## PAGE:
[BEGIN]

July 15th-17th marked the 5th annual Eyes in the Deep program, where the public are given the opportunity to explore and document local Lake Michigan shipwrecks along Milwaukee’s lakefront. This season, Discovery World once again assembled a team of experts to showcase underwater technology in the exploration and documentation of the shipwreck Appomattox located at the end of Capitol Dr. off Atwater Beach.  Our research platform for this maritime expedition was the Milwaukee Boat Lines bi-level vessel the Voyageur captained by Jake Gianelli.

This year David Thompson of Nautilus Marine Group and Portunes International brought his Proteus ROV (remotely operated vehicle), which were the primary “eyes” on the shipwreck.  Built by Hydroacoustics, the Proteus 500 ROV is 28 inches long x 16 inches wide x 13 inches tall.  It weighs 70 lbs (31.8 kgs) and can dive 500 ft (152 m) using on board rechargeable batters that power two forward thrusters, one vertical thruster and one horizontal thruster.  With around 500 lines of resolution, the video camera can tilt 170 degrees and switch between color or black and white, making it ideal for exploring in low visibility water.

[END]

## Bounding box annotations:

[BEGIN]

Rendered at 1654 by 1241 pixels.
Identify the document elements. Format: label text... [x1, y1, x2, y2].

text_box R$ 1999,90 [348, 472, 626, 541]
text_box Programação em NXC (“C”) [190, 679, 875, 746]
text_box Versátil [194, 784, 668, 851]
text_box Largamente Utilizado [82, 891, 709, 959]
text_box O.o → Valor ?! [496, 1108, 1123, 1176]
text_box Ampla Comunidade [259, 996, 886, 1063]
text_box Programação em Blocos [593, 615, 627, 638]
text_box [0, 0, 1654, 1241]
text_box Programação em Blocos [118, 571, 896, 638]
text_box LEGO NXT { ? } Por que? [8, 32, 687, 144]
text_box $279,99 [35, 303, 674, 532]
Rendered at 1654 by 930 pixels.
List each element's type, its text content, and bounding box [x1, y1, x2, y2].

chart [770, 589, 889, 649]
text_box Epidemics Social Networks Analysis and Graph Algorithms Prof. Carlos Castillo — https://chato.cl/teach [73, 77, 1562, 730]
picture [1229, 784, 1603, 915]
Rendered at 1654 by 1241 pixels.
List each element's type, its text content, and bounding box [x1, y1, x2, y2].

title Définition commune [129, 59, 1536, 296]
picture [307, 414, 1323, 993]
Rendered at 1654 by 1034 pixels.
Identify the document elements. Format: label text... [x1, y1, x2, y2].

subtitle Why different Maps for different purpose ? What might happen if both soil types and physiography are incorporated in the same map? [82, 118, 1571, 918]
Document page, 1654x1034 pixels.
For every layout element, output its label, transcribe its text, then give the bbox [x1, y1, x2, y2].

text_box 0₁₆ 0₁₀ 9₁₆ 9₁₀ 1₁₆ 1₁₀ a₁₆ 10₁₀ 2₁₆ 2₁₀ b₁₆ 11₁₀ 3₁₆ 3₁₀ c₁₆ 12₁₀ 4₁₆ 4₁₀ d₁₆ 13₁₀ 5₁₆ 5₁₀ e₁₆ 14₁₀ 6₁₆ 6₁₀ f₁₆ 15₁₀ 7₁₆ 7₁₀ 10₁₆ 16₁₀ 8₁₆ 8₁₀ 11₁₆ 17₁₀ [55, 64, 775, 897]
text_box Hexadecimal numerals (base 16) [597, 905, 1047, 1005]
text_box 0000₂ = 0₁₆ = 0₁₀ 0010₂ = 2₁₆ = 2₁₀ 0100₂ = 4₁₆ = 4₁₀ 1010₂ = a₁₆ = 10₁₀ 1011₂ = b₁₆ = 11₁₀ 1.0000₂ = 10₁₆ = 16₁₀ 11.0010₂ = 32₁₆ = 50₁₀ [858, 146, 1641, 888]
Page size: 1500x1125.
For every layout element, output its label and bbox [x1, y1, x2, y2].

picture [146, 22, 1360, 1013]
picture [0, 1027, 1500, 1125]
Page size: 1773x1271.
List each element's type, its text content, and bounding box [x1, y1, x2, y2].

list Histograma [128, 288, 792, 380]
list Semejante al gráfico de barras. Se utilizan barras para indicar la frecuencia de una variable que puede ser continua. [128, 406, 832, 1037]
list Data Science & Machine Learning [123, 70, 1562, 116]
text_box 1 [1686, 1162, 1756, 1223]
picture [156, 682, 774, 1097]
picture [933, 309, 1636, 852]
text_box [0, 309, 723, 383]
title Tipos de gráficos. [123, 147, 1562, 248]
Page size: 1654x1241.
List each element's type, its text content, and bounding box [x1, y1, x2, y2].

[END]

## PROBLEM STATEMENT:
According to the Eyes in the Deep text, how deep can the Proteus 500 ROV dive?

## THE SOLUTION:
500 ft (152 m)